Since marked nodes in T are adjacent to one another, any unmarked node can have, at most, one marked neighbor. The only marked neighbor of l is k. Clearly, the capacity of (k, l) is the upper bound on flow between k and l. If l tries to send flow to any other marked node, the flow must go through edge (k, l). So the capacity of edge (k, l) is an upper bound on the amount of flow l c an send to any node in Vi..k . By the inductive hypothesis, Lk is flow equivalent to the subset of T formed by nodes in Vi..k and their connecting edges. Since Lk+1
is Lk with edge (k, l) and node l appended to the end, Lk+1 is flow equivalent to the subset of T formed by the nodes in Vi..k+l .
Theorem 3
Every connected, undirected graph is flow equivalent to a linear graph.
Proof of Theorem 3
Gomory and Hu (1961) have shown that every connected, undirected graph, G, is flow equivalent to a tree, T. Theorem 2 proves that every tree is flow equivalent to a linear graph.
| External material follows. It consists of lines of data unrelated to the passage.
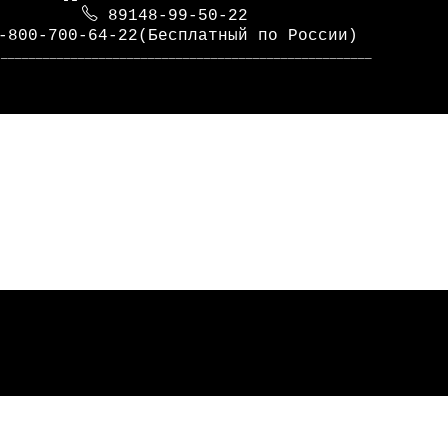
89148-99-50-22
-800-700-64-22(Бесплатный по России)
_____________________________________________________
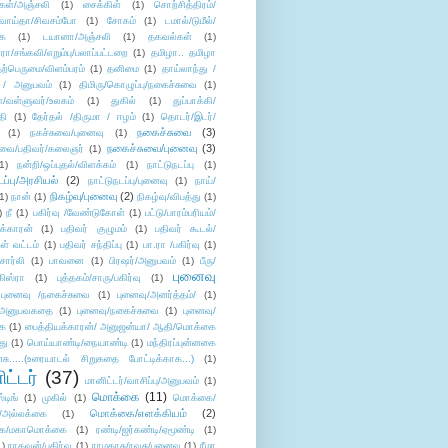
கள்/அஞ்சலி
(1)
சைக்கிள்
(1)
சொற்சித்திரம்/
/வாய்தா/சிவசம்போ
(1)
சோகம்
(1)
டமால்/டுமீல்/
ை
(1)
டயானா/அஞ்சலி
(1)
தகவல்கள்
(1)
/சங்கவி/எறும்பு/பலாப்பட்டறை
(1)
தமிழா.. தமிழா
ற்பெருமை/விளம்பரம்
(1)
தனிமை
(1)
தாய்லாந்து /
 / அனுபவம்
(1)
திமிரு/கொழுப்பு/நகைச்சுவை
(1)
கள்/வள்ளுவர்/உலகம்
(1)
துகில்
(1)
துப்பாக்கி/
தி
(1)
தேர்தல் /திருமா / ஈழம்
(1)
தொடர்/இடர்/
நகைச்சுவை
(3)
(1)
நகச்சுவை/புனைவு
(1)
நகைச்சுவை/புனைவு
(3)
ுவை/பதிவர்/கலைஞர்
(1)
1)
நன்றி/ஒப்புதல்/விளக்கம்
(1)
நாட்டுநடப்பு
(1)
டப்பு/அரசியல்
(2)
நாட்டுநடப்பு/புனைவு
(1)
நாய்/
நிகழ்வு/புனைவு
(2)
(1)
நான்
(1)
நிகழ்வு/விபத்து
(1)
)
நீ
(1)
பகிர்வு /வேண்டுகோள்
(1)
பட்டு/பாரம்பரியம்/
க்காரன்
(1)
பதிவர் குழுமம்
(1)
பதிவர் கூடல்/
ள் வட்டம்
(1)
பதிவர் சந்திப்பு
(1)
பா.ரா /பகிர்வு
(1)
சார்லி
(1)
பாவனை
(1)
பிரஷர்/அனுபவம்
(1)
பீரு/
புனைவு
ிஸ்ரா
(1)
புத்தகம்/சாரு/பகிர்வு
(1)
புனைவு /நகைச்சுவை
(1)
புனைவு/அனர்த்தம்/
(1)
ு/அனுபவகதை
(1)
புனைவு/நகைச்சுவை
(1)
புனைவு/
ை
(1)
பைத்தியக்காரன்/ அனுஜன்யா/ ஆதி/மொக்கை
து
(1)
பொய்யாண்டி/நையாண்டி
(1)
மந்திரப்புன்னகை
சு.....(உரையாடல் சிறுகதை போட்டிக்காக...)
(1)
ட்டர்
(37)
மானிட்டர்/வாசிப்பு/அனுபவம்
(1)
மொக்கை
(11)
்டிங்
(1)
முகில்
(1)
மொக்கை/
மொக்கை/எளக்கியம்
(2)
/அல்லக்கை
(1)
ை/மகாமொக்கை
(1)
ரண்டி/ஜர்கண்டி/ஏமூண்டி
(1)
1)
ராகவன்/பகிர்வு
(1)
ராமதாசு/ரவுசு/புனைவு
(1)
ரீமா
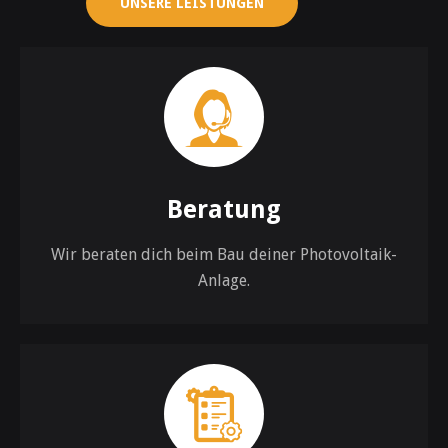
UNSERE LEISTUNGEN
Beratung
Wir beraten dich beim Bau deiner Photovoltaik-
Anlage.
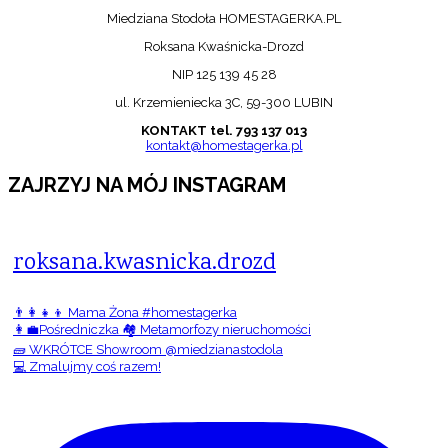
Miedziana Stodoła HOMESTAGERKA.PL
Roksana Kwaśnicka-Drozd
NIP 125 139 45 28
ul. Krzemieniecka 3C, 59-300 LUBIN
KONTAKT tel. 793 137 013
kontakt@homestagerka.pl
ZAJRZYJ NA MÓJ INSTAGRAM
roksana.kwasnicka.drozd
👨‍👩‍👧‍👦 Mama Żona #homestagerka
👩‍💼Pośredniczka 🏘️ Metamorfozy nieruchomości
🧱 WKRÓTCE Showroom @miedzianastodola
💻 Zmalujmy coś razem!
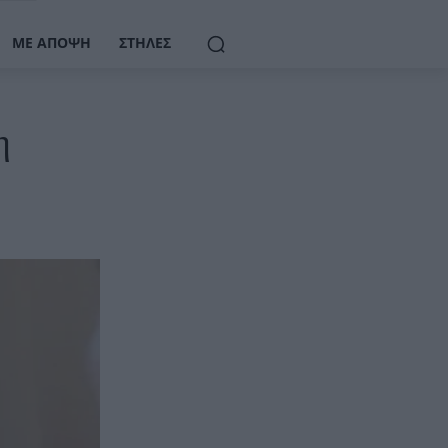
ΜΕ ΆΠΟΨΗ
ΣΤΉΛΕΣ
η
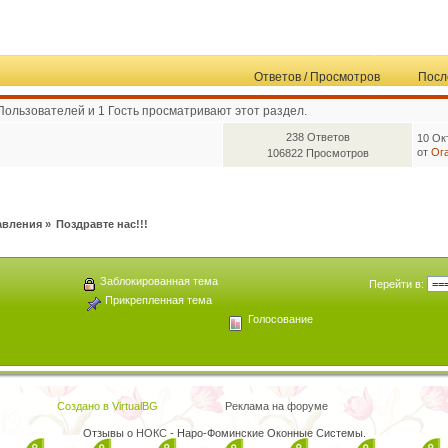
Ответов
/
Просмотров
Посл
Пользователей и 1 Гость просматривают этот раздел.
238 Ответов
10 Ок
от
Ог
106822 Просмотров
авления
»
Поздравте нас!!!
Заблокированная тема
Перейти в:
Прикрепленная тема
Голосование
Создано в VirtualBG
Реклама на форуме
Отзывы о
НОКС
- Наро-Фоминские Оконные Системы.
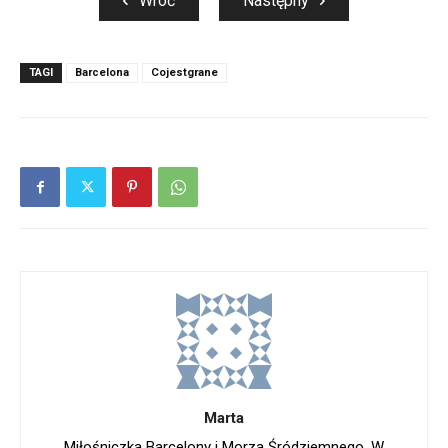
Wróć
Następny
TAGI
Barcelona
Cojestgrane
Marta
Miłośniczka Barcelony i Morza Śródziemnego. W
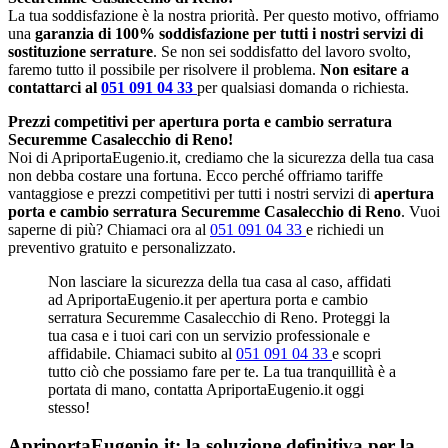
La tua soddisfazione è la nostra priorità. Per questo motivo, offriamo
una
garanzia di 100% soddisfazione per tutti i nostri servizi di
sostituzione serrature
. Se non sei soddisfatto del lavoro svolto,
faremo tutto il possibile per risolvere il problema.
Non esitare a
contattarci al
051 091 04 33
per qualsiasi domanda o richiesta.
Prezzi competitivi per apertura porta e cambio serratura
Securemme Casalecchio di Reno!
Noi di ApriportaEugenio.it, crediamo che la sicurezza della tua casa
non debba costare una fortuna. Ecco perché offriamo tariffe
vantaggiose e prezzi competitivi per tutti i nostri servizi di
apertura
porta e cambio serratura Securemme Casalecchio di Reno
. Vuoi
saperne di più? Chiamaci ora al
051 091 04 33
e richiedi un
preventivo gratuito e personalizzato.
Non lasciare la sicurezza della tua casa al caso, affidati
ad ApriportaEugenio.it per apertura porta e cambio
serratura Securemme Casalecchio di Reno. Proteggi la
tua casa e i tuoi cari con un servizio professionale e
affidabile. Chiamaci subito al
051 091 04 33
e scopri
tutto ciò che possiamo fare per te. La tua tranquillità è a
portata di mano, contatta ApriportaEugenio.it oggi
stesso!
ApriportaEugenio.it: la soluzione definitiva per la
Let T be the Gomory-Hu cut tree. Applying the above algorithm to T will always produce a corresponding linear graph, L, which is flow equivalent to G. Therefore, every connected,
undirected graph, G, is flow equivalent to a linear graph, L.
3.8.2 Time Complexity
Every tree of n nodes contains exactly n–1 edges (Sedgewick, 1988). The worst case for producing L from T is a cut tree where all n–1 edges are incident to the root. This will cause the algorithm to consider all the edges in T at once. Step 2 in the algorithm is the most time consuming operation in the loop and is thus the upper bound on calculating time complexity. Since the root is the starting node in the algorithm, n–2 comparisons must be made to determine the maximum edge incident to the root. The algorithm then marks the node neighboring the root and the edge between them is removed from future consideration.
This, in effect, expands the super-node. The second pass makes n–3 comparisons to find the maximum incident edge, the third makes n–4 comparisons, and so forth, until all n–1 edges have been added to L. The total number of comparisons is thus O(n2).
A simple improvement to the algorithm is to store each edge, considered in step 2, in a priority queue or heap. Using a max_heap, the time needed to produce L from T is bounded by the time to do n–1 inserts and n–1 delete_max operations. The insert and delete_max operations on heaps each require O(log n) time (Sedgewick, 1988). Thus, the total run time is 2·(n–1)·log n , which is O(n log n).